*** Data records ***

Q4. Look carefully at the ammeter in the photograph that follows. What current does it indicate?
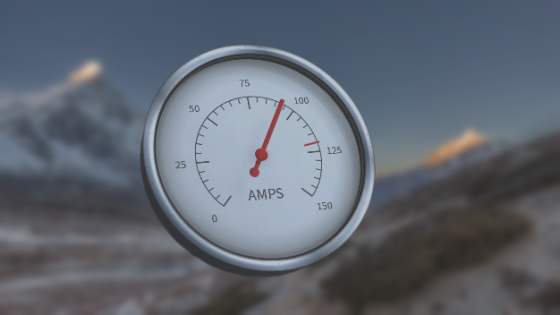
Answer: 92.5 A
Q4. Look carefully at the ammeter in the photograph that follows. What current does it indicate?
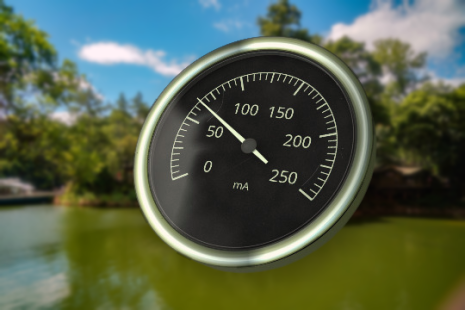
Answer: 65 mA
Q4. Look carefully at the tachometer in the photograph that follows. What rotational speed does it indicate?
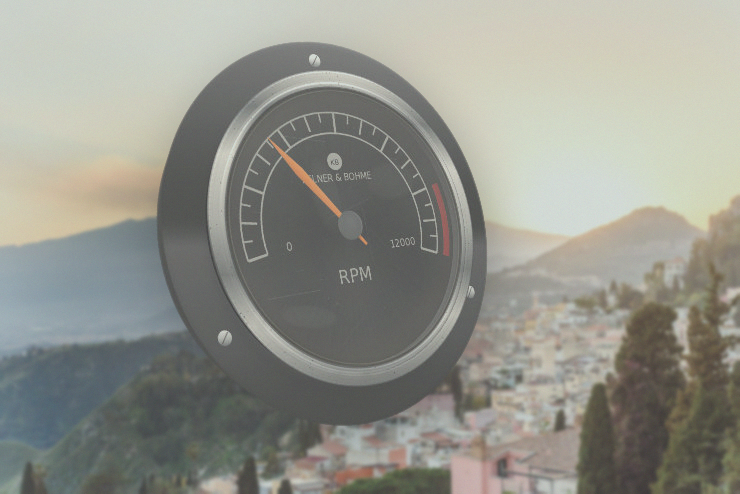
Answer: 3500 rpm
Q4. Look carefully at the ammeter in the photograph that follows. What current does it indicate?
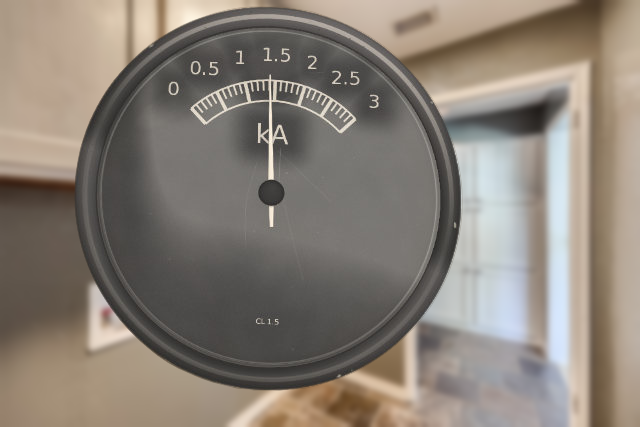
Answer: 1.4 kA
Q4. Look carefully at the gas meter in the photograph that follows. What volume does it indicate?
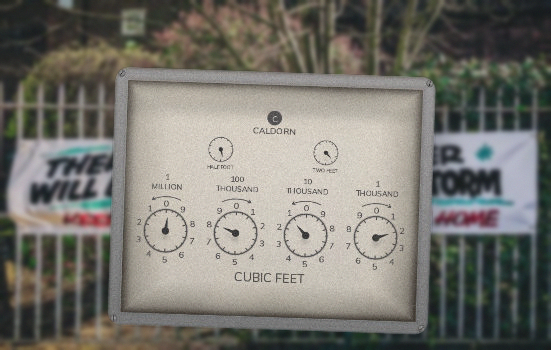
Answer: 981200 ft³
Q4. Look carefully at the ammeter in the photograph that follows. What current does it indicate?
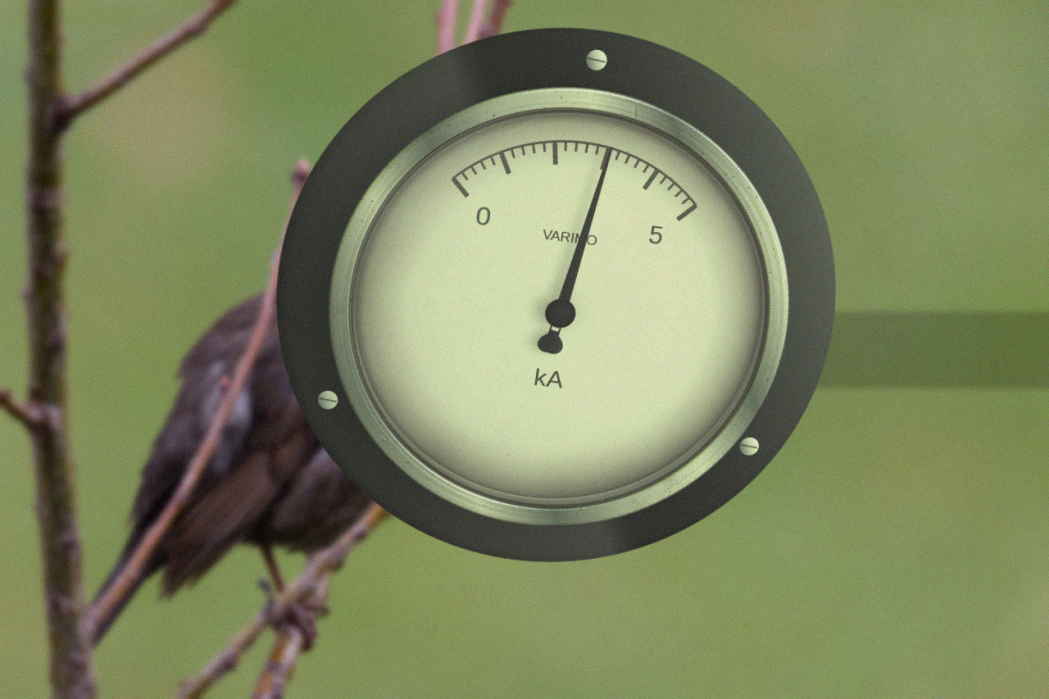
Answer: 3 kA
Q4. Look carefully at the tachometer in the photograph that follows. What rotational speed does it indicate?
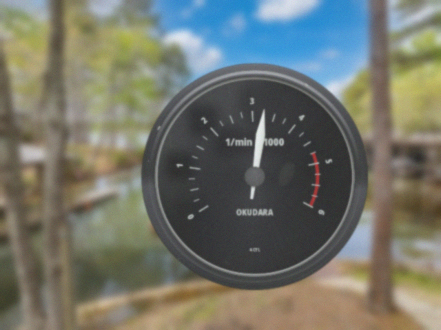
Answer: 3250 rpm
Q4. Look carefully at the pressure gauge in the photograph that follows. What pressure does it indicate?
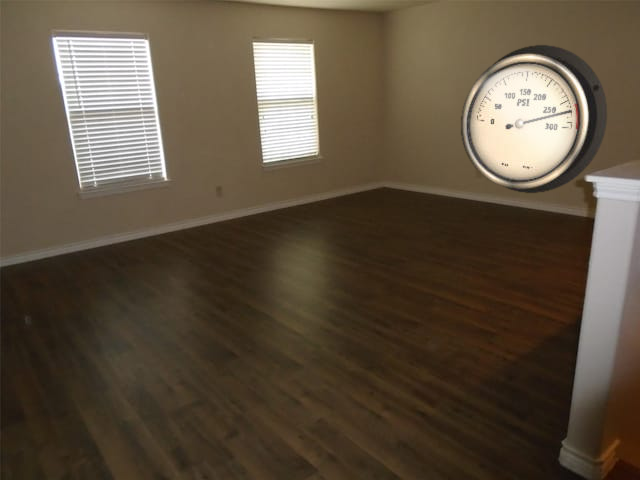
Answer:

*** End of Data records ***

• _About this exercise_
Quote word for word the lines from the one containing "Q4. Look carefully at the gas" through the final line, leaving the pictures out.

• _Solved problem_
Q4. Look carefully at the gas meter in the photograph that follows. What volume does it indicate?
Answer: 981200 ft³
Q4. Look carefully at the ammeter in the photograph that follows. What current does it indicate?
Answer: 3 kA
Q4. Look carefully at the tachometer in the photograph that follows. What rotational speed does it indicate?
Answer: 3250 rpm
Q4. Look carefully at the pressure gauge in the photograph that follows. What pressure does it indicate?
Answer:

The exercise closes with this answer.